_PROVIDED RECORDS:_
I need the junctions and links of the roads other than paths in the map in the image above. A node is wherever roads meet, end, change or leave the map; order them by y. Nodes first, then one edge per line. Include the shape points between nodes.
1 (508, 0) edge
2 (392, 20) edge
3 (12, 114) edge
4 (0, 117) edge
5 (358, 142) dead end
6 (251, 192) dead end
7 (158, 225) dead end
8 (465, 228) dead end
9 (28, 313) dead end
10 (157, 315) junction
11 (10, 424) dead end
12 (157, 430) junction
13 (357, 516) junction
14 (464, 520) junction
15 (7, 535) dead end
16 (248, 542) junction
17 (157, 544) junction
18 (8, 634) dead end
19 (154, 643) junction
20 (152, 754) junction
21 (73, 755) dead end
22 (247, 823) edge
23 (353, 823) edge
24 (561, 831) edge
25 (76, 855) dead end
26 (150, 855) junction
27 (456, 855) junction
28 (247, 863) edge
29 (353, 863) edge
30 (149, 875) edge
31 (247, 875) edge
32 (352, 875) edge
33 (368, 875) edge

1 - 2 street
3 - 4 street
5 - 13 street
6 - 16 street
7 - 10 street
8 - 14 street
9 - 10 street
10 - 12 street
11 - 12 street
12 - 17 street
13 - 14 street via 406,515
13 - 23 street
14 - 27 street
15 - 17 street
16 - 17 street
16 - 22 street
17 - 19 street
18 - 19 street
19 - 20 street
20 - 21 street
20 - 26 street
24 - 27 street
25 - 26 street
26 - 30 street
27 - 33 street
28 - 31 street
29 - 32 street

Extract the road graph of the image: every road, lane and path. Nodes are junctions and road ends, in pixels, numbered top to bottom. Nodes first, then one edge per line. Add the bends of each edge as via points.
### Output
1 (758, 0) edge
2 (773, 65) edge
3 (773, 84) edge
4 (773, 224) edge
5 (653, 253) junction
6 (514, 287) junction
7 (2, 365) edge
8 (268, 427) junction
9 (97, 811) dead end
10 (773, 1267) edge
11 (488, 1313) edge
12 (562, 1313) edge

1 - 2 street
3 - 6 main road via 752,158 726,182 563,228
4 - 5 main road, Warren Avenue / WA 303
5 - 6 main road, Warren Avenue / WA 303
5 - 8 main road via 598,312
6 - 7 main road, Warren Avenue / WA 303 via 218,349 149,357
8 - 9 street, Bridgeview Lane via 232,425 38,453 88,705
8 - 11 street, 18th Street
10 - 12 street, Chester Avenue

---

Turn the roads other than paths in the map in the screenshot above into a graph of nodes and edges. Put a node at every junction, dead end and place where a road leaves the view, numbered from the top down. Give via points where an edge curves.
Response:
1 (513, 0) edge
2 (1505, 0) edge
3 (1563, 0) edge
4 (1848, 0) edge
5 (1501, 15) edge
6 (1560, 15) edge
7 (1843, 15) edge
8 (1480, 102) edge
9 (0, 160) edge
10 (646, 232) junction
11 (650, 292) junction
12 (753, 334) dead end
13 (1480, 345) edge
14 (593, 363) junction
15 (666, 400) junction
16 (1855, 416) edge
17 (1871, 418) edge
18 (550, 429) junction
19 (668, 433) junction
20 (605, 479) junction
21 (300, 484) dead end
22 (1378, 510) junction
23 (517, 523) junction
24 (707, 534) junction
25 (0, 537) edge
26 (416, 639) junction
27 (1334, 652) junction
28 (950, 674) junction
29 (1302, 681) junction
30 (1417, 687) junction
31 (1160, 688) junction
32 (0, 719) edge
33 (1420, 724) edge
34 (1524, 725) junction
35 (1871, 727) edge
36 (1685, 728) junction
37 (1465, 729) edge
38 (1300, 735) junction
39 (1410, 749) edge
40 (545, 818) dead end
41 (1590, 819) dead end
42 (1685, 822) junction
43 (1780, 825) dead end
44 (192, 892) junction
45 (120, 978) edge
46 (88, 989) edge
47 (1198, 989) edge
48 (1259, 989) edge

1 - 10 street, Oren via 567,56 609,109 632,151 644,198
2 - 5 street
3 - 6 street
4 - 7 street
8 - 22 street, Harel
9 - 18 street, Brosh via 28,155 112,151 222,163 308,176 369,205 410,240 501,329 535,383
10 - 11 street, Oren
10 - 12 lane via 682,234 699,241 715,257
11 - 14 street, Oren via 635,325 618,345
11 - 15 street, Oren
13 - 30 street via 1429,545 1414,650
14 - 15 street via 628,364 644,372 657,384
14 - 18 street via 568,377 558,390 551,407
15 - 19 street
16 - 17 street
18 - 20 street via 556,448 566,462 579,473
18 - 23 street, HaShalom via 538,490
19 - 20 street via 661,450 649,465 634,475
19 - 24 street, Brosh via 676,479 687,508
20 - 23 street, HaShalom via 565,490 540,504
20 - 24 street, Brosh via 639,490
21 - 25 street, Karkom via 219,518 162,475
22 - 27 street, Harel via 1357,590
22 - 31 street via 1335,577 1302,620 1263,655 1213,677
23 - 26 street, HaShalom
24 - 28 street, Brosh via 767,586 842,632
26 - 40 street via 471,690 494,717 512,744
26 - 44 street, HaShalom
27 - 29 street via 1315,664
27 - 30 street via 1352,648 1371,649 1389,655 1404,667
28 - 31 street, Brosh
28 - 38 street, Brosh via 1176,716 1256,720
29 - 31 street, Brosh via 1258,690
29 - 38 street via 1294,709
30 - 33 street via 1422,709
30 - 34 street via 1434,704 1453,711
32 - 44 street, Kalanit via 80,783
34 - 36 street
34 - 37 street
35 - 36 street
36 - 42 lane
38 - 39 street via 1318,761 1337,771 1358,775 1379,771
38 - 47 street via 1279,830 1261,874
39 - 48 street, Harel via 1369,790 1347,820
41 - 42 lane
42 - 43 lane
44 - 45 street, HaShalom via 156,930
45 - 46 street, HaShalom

...

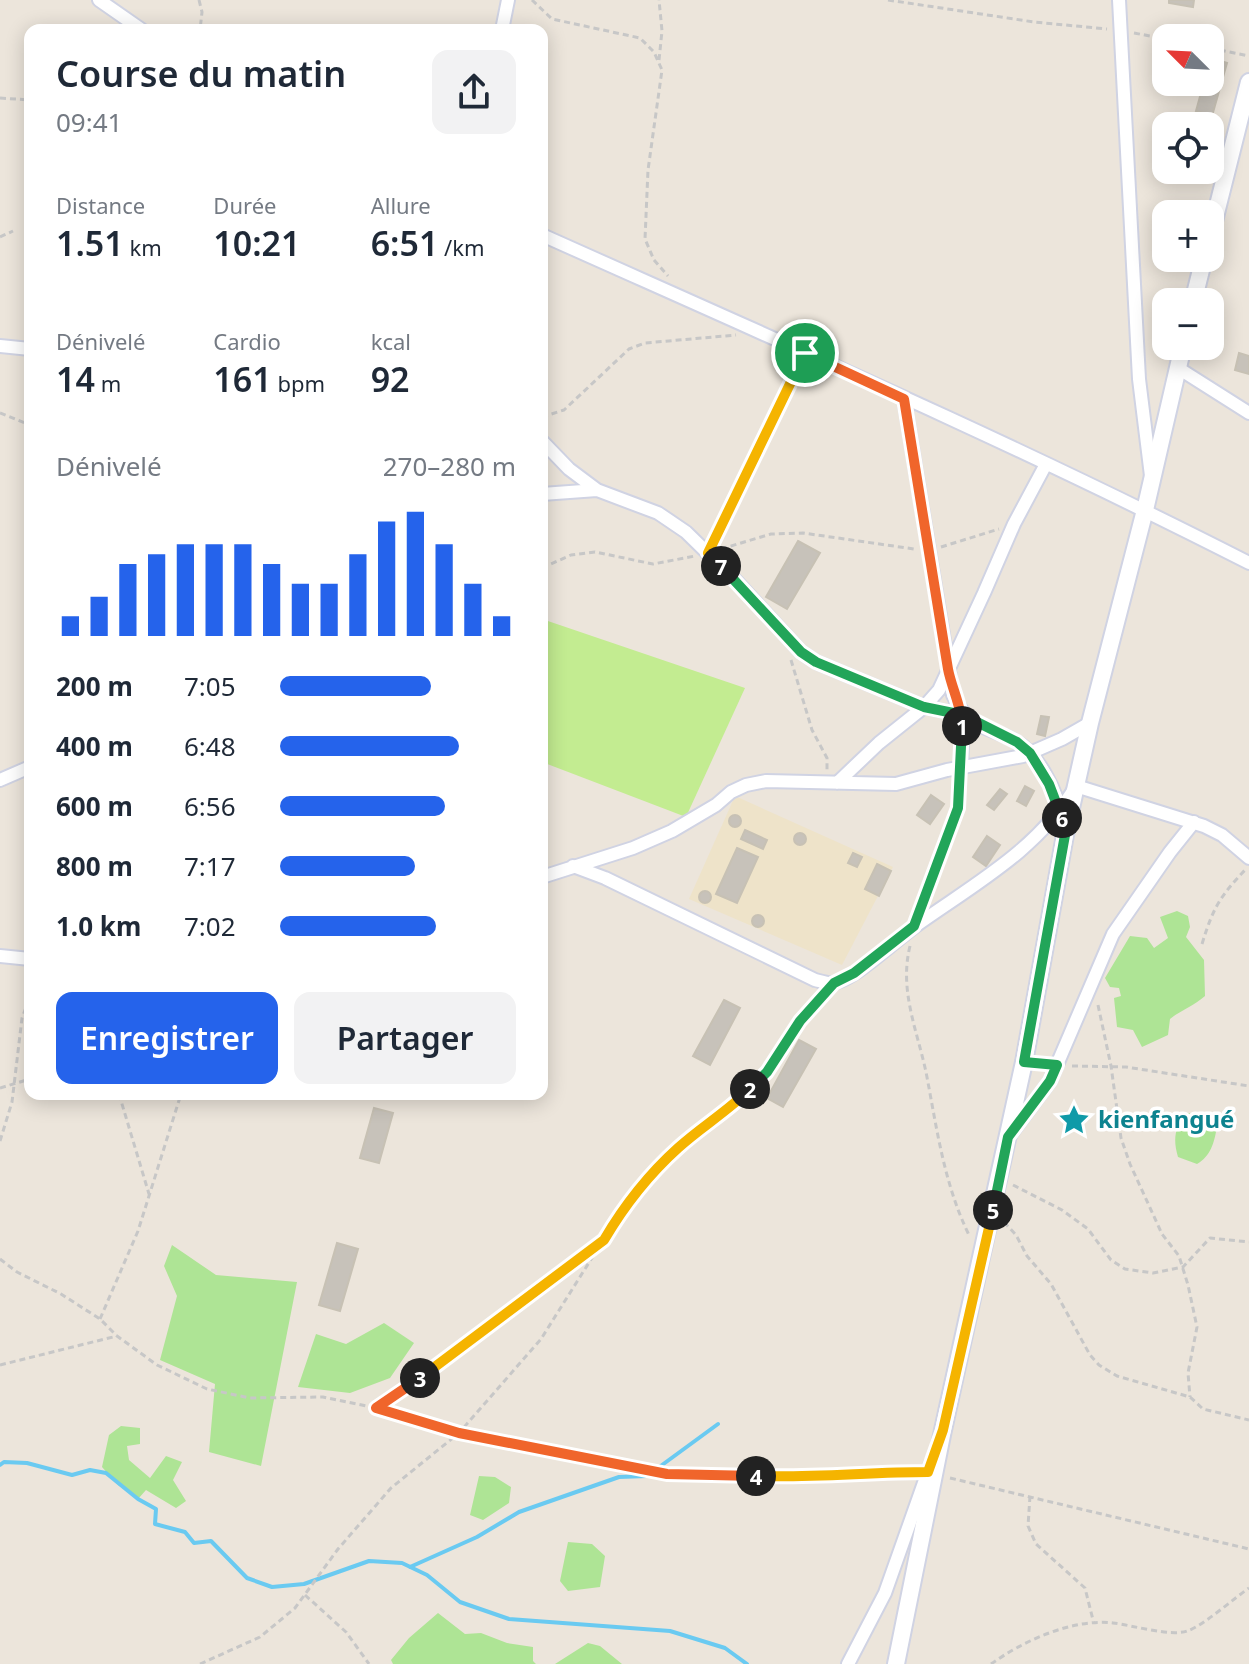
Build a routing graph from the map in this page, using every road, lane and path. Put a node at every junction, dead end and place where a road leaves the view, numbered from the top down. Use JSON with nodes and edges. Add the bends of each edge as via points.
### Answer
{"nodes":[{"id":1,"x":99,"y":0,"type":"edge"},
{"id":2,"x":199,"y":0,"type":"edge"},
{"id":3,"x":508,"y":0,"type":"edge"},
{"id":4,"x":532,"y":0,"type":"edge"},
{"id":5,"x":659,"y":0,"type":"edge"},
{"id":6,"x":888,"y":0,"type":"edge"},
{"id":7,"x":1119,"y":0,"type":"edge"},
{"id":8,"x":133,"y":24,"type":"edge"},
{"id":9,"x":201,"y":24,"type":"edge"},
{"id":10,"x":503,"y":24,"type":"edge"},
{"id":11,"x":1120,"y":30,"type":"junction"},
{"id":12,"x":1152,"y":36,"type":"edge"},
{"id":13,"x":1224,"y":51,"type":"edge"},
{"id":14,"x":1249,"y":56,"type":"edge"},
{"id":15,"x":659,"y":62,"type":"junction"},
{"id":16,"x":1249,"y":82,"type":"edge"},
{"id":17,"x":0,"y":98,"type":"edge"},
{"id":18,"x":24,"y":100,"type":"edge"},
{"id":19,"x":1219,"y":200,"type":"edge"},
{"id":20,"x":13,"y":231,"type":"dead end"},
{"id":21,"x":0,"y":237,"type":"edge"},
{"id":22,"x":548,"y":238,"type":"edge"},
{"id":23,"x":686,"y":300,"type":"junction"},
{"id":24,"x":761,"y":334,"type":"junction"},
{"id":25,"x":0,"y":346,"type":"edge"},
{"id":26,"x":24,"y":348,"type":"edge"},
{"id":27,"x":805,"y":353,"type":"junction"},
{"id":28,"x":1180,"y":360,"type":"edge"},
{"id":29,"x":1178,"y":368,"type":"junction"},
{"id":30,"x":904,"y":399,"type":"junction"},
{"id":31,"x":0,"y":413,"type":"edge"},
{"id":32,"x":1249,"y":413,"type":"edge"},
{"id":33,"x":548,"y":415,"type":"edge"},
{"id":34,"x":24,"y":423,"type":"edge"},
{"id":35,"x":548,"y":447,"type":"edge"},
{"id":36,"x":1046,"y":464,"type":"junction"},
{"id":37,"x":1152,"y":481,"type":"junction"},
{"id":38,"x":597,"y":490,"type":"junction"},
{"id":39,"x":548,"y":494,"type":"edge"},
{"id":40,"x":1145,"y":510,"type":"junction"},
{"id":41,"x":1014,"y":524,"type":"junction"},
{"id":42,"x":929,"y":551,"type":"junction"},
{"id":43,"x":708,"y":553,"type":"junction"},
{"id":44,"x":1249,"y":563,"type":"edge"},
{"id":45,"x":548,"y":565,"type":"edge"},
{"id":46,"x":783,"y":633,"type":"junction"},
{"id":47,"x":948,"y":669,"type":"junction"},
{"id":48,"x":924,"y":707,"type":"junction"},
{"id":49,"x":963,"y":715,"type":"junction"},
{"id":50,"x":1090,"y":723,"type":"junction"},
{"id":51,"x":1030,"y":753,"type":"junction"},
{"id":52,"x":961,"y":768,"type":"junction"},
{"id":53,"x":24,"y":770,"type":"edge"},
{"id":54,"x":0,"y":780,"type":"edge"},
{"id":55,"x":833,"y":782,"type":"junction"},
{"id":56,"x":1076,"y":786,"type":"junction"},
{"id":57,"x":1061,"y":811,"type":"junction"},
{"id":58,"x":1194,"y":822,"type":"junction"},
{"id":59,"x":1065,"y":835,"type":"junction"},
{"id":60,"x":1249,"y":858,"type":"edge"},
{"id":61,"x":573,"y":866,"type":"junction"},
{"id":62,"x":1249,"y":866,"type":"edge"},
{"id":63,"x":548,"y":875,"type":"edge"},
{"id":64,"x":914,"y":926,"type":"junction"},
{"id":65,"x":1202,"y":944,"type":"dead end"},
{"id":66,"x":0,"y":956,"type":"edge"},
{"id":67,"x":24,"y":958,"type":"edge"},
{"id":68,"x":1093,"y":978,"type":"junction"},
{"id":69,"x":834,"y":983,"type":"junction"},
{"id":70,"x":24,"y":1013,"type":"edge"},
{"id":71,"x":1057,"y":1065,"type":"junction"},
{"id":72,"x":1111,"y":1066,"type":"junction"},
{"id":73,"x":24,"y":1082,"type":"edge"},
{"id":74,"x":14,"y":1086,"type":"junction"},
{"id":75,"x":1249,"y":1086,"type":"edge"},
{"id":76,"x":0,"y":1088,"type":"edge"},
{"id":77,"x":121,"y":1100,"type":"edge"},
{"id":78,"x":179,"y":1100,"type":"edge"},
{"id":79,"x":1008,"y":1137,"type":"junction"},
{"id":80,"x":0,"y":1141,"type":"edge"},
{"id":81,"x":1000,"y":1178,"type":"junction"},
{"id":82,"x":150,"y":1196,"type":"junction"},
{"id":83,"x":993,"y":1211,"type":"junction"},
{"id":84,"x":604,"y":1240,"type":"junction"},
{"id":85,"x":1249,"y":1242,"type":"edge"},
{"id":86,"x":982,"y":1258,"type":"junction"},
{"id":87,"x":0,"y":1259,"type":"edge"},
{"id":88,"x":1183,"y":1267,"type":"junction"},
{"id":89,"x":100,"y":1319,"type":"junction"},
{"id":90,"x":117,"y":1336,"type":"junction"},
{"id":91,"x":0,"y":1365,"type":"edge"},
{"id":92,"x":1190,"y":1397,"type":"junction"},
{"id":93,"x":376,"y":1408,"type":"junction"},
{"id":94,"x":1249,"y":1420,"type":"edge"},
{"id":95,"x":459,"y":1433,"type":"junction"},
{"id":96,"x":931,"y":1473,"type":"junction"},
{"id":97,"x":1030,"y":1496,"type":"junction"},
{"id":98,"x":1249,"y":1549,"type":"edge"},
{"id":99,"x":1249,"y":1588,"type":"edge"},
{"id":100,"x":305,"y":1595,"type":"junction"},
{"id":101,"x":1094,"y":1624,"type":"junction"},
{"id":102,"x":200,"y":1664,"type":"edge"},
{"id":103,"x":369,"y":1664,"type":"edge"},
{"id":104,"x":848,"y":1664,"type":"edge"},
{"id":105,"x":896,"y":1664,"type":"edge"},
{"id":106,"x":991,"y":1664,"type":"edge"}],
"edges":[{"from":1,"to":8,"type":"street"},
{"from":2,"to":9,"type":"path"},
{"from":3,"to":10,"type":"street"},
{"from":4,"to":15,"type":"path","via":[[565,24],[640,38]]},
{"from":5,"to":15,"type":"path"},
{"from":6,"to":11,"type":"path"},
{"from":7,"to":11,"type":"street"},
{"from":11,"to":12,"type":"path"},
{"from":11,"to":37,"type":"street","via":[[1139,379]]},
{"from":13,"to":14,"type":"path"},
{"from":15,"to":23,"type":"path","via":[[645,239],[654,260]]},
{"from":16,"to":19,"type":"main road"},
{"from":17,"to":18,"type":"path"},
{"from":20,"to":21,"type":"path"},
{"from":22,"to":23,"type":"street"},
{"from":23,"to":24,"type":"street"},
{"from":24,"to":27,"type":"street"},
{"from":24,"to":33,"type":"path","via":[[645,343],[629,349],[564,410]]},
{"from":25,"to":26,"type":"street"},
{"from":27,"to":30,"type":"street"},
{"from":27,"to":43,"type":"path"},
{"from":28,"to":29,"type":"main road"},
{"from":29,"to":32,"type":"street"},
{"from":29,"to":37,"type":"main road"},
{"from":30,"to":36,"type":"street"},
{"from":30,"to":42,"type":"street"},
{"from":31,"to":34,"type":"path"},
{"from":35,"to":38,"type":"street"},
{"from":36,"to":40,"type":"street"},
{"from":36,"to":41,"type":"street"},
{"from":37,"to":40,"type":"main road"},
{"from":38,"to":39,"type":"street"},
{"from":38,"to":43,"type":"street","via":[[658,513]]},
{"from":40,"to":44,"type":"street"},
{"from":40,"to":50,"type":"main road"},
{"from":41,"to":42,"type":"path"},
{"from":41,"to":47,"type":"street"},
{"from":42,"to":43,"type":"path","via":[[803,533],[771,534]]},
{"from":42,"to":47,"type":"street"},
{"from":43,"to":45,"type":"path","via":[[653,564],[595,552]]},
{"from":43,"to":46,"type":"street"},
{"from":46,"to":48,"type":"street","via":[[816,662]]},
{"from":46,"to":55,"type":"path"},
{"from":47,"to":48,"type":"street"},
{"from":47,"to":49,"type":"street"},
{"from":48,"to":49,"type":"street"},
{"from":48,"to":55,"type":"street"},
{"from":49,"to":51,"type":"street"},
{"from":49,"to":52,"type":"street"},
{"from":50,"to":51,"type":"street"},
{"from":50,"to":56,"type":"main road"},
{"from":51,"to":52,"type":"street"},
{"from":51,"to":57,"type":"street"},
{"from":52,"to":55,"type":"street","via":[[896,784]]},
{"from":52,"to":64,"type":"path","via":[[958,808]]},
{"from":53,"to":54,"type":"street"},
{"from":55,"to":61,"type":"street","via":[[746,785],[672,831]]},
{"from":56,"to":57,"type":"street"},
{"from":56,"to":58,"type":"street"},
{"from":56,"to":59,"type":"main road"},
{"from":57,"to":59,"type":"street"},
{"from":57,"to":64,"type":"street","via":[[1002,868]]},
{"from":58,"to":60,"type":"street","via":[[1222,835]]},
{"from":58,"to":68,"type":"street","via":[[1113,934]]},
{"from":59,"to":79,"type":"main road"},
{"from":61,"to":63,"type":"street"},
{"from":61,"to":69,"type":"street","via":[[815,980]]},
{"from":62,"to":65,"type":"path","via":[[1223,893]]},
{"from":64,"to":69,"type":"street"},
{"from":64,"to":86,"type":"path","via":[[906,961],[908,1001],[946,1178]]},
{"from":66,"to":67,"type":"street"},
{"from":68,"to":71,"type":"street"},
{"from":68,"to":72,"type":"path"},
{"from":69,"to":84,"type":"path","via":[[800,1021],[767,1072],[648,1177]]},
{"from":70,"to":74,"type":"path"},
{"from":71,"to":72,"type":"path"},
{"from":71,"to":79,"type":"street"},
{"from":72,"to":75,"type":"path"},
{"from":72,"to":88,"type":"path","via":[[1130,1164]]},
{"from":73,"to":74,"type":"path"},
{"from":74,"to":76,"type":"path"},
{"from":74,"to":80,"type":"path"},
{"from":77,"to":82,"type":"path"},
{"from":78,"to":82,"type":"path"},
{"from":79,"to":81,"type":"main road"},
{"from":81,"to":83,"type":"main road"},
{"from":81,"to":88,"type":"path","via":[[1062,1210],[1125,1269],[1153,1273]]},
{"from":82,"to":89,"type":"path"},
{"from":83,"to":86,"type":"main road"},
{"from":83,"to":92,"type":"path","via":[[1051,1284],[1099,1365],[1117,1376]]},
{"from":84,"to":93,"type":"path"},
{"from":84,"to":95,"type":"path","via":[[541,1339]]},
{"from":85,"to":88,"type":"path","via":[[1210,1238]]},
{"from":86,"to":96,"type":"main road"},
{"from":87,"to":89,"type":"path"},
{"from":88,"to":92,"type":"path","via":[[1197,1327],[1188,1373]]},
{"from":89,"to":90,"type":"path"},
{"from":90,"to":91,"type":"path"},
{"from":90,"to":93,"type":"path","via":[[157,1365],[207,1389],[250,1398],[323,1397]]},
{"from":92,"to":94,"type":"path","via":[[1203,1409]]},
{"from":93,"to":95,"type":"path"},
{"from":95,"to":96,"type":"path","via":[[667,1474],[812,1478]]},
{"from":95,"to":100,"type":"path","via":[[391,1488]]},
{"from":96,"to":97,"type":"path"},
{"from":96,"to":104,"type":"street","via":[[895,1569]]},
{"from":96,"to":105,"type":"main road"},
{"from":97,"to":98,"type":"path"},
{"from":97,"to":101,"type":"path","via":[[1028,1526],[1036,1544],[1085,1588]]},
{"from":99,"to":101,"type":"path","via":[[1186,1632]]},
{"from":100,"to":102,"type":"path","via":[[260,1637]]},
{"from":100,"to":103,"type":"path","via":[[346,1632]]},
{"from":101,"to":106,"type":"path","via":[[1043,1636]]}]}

_WORK TO COMPLETE:_
Nothing but a number is needed: tally the lines of the listing that contain "every".

_YOUR RESPONSE:_
3